Fidelis won’t shift out of high gear in ’24; property D&F in focus

Fidelis is enjoying continued momentum in terms and rates across its key business lines and will prioritise growth in 2024, with a special focus on property direct and facultative, top leaders have claimed.

“We see positive movement in all lines of business,” CEO Dan Burrows told his company’s fourth quarter earnings call. “We expect sustainable mature hard market conditions to persist” across the group’s business lines, he said. 

“Our primary focus is investing back in the business,” CFO Allan Decleir added. 

Specialty lines, chiefly property direct and facultative, aviation and marine and accounting for some 62% of the group’s premium, has yet to show signs of easing up. “The attractive pricing we saw in 2023 has carried over into the start of 24 and we are positioned to take advantage of opportunities in the market,” Burrows said. 

“Based on Q1 transactions to date, we expect growth in 2024 to be broadly in line with what we saw last year,” he said.  “We continue to see attractive opportunities in these lines.” 

Property D&F may take the bulk of the Fidelis focus. Burrows claims that positive rate momentum continues into 2024 and premium gains are accompanied by continued improvements in terms, conditions and coverage. 

Fidelis should be able to capture stronger terms than rivals in the segment given the market’s vertical nature where Fidelis can act as price-maker, not price-taker, as Burrows calls it. “We see the better terms,” Burrows said. 

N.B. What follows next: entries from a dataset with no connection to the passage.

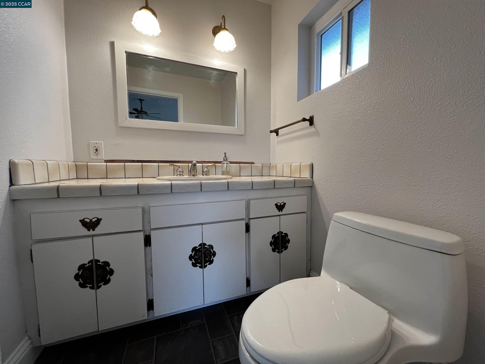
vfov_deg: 89.9
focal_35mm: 13
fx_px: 182
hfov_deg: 106.2
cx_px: 242
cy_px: 182
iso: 160
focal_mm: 1.57
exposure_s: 1/120
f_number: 1.8
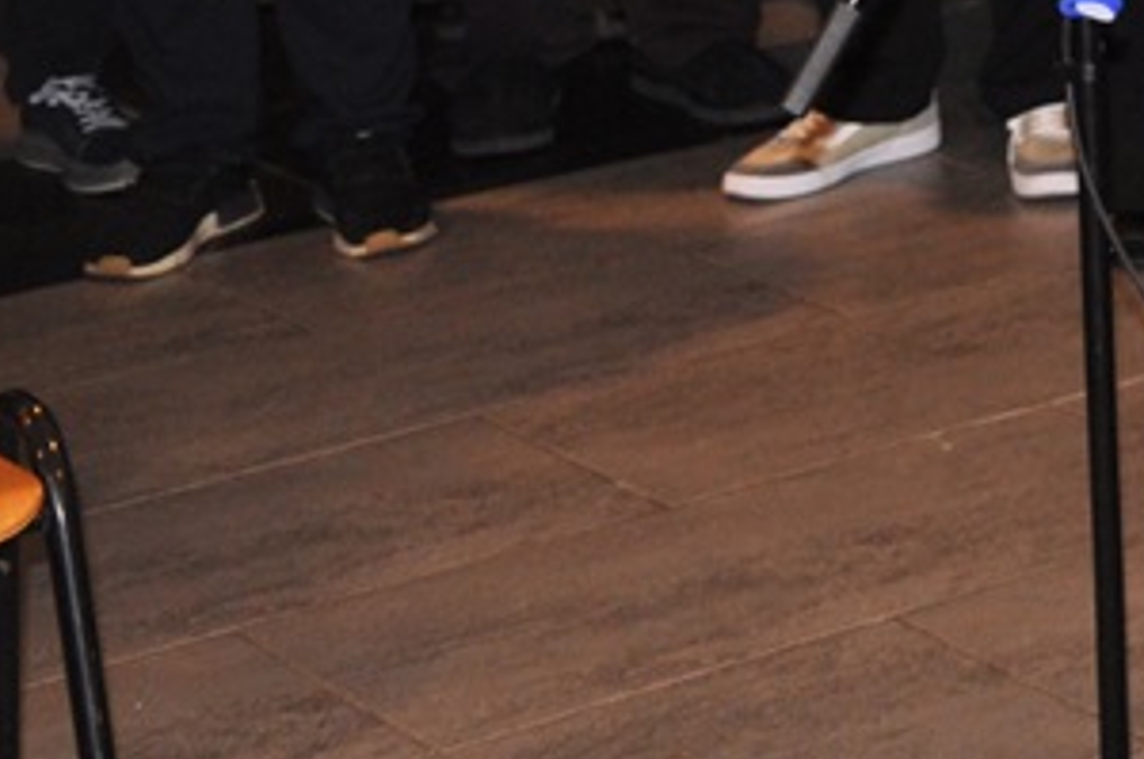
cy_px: -534
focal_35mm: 143
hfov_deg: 13.3
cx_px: 1895
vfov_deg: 9.2
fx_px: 4537
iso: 800
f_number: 4
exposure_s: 1/60
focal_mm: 26
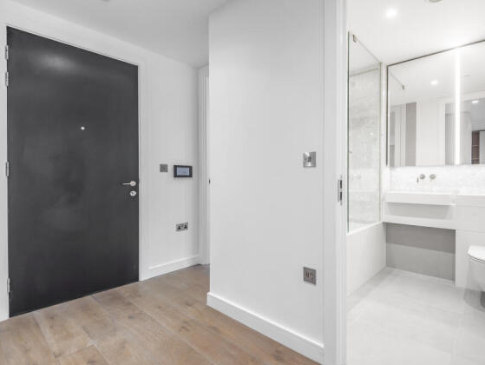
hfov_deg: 87.0
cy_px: 189
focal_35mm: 18
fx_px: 252
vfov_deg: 71.6
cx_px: 283
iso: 200
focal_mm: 16
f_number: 9
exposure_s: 1/6
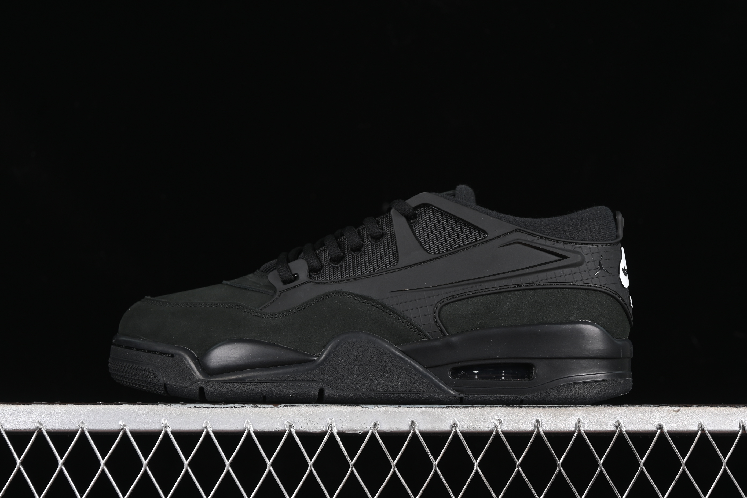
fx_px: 1556
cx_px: 374
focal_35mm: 75
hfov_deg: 27.0
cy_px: 249
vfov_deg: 18.2
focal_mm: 50
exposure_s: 1/50
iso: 160
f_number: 6.3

In Fidelis’ bespoke segment, returns look strong but deal flow remains somewhat unpredictable. Burrow’s encouragement for equity investors at the Q4 call:  the first two months of the year show the deal pipeline tracking even with the prior year on a “good mix” of deals in structured credit and political risk.  

The reinsurance segment is enjoying “increased demand” with cedants stepping up for more limit in both the US and Europe. Fidelis claimed a “strong” set of 1.1 renewals for a $276 million book, up from $230 million the year prior.